A handful, then dozens of people went round in circles – some gliding, others tottering – their ice skates clicking and scratching the ice. When they tired, they rested against the rail that lined the rink, which separated friends and family members who stayed on dry ground and took pictures.
It was Larsen’s first time in years to hit the ice. She managed to stay erect, balancing herself with outstretched arms, tentative steps and a few choice words.
”I’m just about as good as I was then,” said Larsen, who last ice skated in junior high. ”I couldn’t do it then and I couldn’t do it now.”
Like many at the rink, ice skating was a family affair for Larsen, who came out with her dad and brothers to support Grubb’s debut as Santa.

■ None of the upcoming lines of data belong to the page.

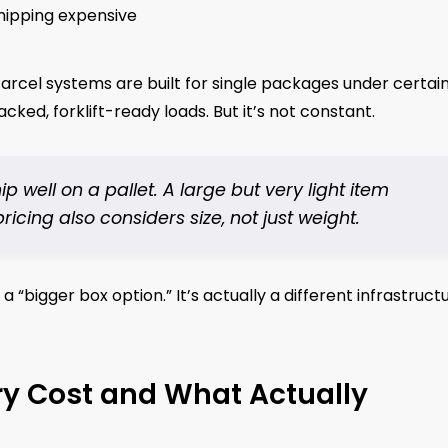
hipping expensive
arcel systems are built for single packages under certai
acked, forklift-ready loads. But it’s not constant.
ell on a pallet. A large but very light item
ing also considers size, not just weight.
a “bigger box option.” It’s actually a different infrastruct
ry Cost and What Actually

Zack Yankish, 16, who was visiting from Santa Cruz, Calif., went ice skating with his dad and uncle.
Yankish sped around the rink, cutting sharp turns, his blond Mohawk standing out against the hat-wearing crowd.
He deemed ice skating as a ”better than nothing” way to spend Christmas day.
”It’s pretty cool,” Yankish said of the new rink. ”It’s not the biggest, but it’s nice.”
Jordan Pape, whose family jointly owns the resort in a partnership called INNspired, LLC, said the ice skating rink was upgraded as part of a remodeling project to renovate and add recreational and commercial facilities facilities.
Pape said the new rink’s circular design was an attempt to offer more scenic views and create a better aesthetic flow for the resort complex.
He acknowledged that the new rink isn’t conducive to hockey. But he said that the old rink, a 5,000-square foot rectangular ice field, wasn’t designed for hockey either.
Jim Kinney, the general manager of the resort, said there was more interest and demand for recreational and figure skating
To visitors like the Stuart family from Eugene, the rink was a big hit on Christmas day.
Brandt Stuart, 47, who was visiting from Eugene, brought his children to the new rink when Mother Nature didn’t bring enough snow to Mount Bachelor.
Even though it was his son’s first time on ice, 9-year-old Noah Stuart took to ice skating like a natural. His background as a roller blader helped.
”It’s really, really cool,” Noah said of ice skating, though he acknowledged that it was a harder than roller blading. ”It’s kinda relaxing just kinda gliding.”
Gliding across the ice became a good substitute for swooshing down the mountain for Noah and his sister, Alani, 12.
”Right now, I’d rather be here,” Alani said.